Customer satisfaction was the only performance variable in our study. A more comprehensive framework should include other variables essential to the customer interface, such as loyalty. Objective performance data also might emphasize the impact of customers on company success. Furthermore, by using customer orientation as a mediator, we focused on positive attitudes and behaviors; it also might be interesting to explore whether resources and demands affect frontline employees’ negative attitudes and behaviors, including counterproductive work behaviors (Meier and Spector 2013), desires for revenge (Grégoire et al. 2010), or incivility (Van Jaarsveld et al. 2010).

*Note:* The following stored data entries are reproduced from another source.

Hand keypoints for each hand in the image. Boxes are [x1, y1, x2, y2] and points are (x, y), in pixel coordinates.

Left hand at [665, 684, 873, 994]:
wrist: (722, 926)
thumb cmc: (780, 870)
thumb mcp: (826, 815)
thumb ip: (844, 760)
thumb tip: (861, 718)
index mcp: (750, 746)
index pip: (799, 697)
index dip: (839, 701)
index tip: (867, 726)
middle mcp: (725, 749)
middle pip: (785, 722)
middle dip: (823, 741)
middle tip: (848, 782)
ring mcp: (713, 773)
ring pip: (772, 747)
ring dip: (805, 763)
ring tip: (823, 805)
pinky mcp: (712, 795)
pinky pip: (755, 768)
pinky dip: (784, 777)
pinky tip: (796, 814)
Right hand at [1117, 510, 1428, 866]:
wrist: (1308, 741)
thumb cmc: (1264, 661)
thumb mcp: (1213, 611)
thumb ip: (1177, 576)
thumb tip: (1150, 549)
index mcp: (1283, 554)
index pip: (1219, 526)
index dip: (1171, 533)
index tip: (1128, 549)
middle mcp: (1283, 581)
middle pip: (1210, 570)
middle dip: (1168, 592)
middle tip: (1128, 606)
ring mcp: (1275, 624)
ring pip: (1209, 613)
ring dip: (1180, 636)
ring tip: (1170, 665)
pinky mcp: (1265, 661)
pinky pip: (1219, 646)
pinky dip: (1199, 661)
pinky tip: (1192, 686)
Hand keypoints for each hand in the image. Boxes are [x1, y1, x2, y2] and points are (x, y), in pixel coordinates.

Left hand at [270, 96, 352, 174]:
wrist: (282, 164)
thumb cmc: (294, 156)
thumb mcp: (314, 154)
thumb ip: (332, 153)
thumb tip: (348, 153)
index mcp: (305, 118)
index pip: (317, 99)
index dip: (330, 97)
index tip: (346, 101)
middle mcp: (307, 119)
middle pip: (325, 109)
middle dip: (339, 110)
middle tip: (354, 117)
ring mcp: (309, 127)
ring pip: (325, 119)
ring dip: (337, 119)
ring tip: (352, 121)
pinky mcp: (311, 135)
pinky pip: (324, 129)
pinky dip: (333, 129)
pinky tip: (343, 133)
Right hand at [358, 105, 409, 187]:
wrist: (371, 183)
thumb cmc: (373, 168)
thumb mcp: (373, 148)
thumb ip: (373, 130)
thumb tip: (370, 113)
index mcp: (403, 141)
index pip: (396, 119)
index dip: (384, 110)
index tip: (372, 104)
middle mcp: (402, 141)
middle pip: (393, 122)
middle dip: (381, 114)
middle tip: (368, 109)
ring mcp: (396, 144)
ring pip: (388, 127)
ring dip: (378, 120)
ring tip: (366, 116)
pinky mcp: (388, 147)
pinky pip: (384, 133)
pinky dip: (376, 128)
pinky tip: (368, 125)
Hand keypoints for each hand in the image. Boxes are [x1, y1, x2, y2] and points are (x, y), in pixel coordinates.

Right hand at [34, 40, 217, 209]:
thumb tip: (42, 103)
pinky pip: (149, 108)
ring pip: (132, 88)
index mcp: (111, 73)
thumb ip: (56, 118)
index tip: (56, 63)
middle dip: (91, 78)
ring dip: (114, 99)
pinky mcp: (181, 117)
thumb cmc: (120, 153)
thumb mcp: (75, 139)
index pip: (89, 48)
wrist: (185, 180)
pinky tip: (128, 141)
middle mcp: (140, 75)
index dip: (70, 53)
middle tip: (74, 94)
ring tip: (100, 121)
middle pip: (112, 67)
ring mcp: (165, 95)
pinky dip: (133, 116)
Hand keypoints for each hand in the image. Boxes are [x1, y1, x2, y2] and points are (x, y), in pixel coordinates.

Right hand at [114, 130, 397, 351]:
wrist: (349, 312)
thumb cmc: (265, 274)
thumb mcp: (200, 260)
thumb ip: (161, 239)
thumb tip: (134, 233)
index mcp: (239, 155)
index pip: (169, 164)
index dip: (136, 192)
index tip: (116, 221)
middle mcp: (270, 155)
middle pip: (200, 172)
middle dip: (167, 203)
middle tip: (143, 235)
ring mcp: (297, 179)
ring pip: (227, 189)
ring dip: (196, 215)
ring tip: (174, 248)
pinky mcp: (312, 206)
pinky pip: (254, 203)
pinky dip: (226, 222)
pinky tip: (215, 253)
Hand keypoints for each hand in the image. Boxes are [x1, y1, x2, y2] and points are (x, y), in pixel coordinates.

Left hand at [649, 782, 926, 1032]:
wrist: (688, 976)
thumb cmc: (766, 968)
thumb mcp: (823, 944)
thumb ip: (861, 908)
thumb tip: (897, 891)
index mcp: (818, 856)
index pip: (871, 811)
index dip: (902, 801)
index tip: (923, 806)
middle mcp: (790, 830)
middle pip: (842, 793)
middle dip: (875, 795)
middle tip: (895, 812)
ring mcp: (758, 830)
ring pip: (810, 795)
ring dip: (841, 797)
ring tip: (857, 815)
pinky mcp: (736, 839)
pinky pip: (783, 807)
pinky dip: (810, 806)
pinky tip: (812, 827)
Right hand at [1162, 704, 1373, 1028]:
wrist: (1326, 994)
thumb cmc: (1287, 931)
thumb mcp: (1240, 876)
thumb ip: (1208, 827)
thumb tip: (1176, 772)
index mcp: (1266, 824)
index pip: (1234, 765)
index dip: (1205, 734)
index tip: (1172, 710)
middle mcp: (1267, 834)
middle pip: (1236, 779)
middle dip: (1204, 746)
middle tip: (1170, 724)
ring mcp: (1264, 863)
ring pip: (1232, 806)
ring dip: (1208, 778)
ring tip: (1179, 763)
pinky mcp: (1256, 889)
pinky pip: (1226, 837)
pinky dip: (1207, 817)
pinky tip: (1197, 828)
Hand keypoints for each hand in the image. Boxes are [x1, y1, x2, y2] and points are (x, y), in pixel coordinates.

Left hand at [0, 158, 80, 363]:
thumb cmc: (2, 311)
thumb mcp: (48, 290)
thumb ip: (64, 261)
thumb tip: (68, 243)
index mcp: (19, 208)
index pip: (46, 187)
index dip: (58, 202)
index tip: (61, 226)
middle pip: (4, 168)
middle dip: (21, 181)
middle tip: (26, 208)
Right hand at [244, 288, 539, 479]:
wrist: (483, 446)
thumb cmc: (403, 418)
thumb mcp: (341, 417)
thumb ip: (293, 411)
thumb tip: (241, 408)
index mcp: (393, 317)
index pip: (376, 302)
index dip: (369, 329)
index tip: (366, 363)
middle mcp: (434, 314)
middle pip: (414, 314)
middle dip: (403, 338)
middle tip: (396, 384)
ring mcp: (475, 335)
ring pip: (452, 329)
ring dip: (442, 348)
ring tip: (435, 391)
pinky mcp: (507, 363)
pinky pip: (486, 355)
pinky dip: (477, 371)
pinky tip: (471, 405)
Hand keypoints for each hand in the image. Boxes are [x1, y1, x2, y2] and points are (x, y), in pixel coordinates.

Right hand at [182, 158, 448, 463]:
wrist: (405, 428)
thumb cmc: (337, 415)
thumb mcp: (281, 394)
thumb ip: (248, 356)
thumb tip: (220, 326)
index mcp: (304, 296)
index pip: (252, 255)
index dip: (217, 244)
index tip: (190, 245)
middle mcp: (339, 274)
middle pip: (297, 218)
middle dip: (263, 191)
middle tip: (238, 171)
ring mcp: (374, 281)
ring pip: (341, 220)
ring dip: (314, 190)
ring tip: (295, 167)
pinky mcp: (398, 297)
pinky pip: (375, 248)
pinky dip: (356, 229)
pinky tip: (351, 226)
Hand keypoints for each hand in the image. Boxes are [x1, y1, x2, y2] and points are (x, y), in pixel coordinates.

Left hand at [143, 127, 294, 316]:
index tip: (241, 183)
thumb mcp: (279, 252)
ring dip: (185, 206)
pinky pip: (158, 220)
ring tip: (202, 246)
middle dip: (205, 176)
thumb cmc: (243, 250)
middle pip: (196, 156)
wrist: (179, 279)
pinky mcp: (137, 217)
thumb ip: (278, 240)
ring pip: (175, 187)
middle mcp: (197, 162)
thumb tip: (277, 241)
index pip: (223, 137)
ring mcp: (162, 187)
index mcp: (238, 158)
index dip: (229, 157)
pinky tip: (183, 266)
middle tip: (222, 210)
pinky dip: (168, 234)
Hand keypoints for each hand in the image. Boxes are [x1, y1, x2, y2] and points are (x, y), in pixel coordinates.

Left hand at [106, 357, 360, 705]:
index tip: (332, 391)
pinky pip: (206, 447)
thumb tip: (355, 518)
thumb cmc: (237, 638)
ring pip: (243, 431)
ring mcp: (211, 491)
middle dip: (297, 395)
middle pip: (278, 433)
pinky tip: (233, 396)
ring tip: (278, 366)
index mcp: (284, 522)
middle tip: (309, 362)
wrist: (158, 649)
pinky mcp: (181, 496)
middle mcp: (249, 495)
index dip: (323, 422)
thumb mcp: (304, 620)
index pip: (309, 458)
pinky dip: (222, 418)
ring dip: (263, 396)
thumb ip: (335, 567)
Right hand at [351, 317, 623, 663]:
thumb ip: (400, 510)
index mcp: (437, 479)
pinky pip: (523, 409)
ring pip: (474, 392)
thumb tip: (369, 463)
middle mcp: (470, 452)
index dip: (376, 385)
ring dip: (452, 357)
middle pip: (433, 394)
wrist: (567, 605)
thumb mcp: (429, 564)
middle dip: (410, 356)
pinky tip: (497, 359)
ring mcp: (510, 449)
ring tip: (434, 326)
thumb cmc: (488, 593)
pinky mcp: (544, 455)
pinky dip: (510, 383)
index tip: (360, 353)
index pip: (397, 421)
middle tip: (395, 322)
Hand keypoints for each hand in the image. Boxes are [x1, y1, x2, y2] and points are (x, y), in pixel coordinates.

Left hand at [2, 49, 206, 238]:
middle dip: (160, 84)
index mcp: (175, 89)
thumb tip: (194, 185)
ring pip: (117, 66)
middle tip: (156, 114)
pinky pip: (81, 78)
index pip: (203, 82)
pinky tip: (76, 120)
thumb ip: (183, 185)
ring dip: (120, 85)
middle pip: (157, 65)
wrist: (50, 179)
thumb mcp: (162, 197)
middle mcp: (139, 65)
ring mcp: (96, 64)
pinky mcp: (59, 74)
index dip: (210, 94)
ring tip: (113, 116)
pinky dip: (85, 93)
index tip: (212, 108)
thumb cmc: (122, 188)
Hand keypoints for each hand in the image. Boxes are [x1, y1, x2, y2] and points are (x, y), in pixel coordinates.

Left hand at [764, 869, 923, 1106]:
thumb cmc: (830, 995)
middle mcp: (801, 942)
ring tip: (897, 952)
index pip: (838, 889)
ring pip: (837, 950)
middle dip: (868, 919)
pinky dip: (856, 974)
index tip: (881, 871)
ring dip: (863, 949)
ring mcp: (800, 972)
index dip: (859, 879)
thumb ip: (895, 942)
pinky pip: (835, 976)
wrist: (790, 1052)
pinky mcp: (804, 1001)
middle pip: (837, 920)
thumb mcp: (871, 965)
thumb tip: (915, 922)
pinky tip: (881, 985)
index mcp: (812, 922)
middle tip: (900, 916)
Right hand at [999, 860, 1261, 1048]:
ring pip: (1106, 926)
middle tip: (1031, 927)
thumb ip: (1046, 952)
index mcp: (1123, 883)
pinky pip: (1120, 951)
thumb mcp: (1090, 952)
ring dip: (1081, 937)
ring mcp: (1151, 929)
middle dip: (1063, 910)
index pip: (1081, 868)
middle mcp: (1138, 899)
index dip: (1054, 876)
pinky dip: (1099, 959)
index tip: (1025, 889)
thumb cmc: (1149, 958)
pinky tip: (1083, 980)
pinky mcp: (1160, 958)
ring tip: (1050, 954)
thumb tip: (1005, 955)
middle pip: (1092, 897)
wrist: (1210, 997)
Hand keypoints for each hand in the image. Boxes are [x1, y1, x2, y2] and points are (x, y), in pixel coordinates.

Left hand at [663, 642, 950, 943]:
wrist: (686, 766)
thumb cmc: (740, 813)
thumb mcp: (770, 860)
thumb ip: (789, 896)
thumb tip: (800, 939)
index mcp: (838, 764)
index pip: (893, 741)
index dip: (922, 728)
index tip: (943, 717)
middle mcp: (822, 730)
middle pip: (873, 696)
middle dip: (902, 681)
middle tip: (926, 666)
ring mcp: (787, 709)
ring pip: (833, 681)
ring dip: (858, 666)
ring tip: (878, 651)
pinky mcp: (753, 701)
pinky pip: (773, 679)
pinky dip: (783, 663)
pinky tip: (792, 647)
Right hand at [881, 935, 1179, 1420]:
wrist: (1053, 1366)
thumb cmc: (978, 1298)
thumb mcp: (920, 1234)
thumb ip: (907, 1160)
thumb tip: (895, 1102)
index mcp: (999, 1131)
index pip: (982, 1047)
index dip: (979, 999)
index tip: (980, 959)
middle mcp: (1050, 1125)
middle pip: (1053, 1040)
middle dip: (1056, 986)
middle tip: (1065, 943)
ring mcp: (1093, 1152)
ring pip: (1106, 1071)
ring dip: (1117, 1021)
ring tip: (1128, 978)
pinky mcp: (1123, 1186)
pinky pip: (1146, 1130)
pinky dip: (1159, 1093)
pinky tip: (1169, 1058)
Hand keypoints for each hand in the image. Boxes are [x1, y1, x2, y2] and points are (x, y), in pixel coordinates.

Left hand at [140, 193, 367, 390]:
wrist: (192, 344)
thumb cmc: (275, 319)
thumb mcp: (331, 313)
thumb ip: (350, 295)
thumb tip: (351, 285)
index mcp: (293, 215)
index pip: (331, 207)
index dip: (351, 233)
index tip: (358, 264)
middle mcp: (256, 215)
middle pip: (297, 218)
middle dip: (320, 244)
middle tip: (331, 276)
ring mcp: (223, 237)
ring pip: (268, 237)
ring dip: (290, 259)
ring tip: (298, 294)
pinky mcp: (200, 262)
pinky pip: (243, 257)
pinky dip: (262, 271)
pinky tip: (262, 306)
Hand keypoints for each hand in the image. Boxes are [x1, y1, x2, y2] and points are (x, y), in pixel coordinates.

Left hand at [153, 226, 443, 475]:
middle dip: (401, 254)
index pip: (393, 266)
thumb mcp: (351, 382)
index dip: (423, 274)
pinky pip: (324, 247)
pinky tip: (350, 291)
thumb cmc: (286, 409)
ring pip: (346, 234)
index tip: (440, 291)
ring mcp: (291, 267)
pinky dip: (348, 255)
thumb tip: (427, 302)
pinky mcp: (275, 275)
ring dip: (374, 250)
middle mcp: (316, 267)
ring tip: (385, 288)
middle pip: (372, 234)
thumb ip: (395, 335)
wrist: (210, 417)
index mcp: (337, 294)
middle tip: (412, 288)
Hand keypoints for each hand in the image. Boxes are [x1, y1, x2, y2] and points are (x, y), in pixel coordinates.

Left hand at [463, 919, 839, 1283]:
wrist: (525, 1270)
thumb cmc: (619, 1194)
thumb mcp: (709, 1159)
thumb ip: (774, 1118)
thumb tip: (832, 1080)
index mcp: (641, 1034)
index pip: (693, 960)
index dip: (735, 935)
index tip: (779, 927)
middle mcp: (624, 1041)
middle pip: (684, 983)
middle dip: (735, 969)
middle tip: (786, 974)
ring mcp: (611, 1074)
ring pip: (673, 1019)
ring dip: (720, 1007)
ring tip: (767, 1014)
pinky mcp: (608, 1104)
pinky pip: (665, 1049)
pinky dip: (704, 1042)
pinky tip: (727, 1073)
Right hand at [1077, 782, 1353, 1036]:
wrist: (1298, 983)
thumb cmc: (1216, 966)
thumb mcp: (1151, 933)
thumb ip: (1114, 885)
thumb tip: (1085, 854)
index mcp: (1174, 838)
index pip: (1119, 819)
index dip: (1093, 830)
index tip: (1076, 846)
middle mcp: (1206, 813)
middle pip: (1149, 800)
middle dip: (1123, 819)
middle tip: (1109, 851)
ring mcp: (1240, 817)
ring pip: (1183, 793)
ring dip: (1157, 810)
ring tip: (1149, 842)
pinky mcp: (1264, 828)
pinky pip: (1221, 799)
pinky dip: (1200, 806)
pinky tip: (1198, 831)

Finally, customer resources buffer the negative effect of customer demands on customer orientation. To help managers mitigate this negative effect, researchers might pursue two paths. First, they should examine different moderators that buffer the detrimental effect of customer demands on customer orientation. For example, frontline employees might react less strongly to negative customer behaviors if the causes are due to the company, rather than self-induced by the customer. Second, we focused on the customer-related outcomes of customer demands, without providing insights into their sources. Further research might clarify how customer demands arise and how to avoid or attenuate them, before the interaction with the frontline employee even begins.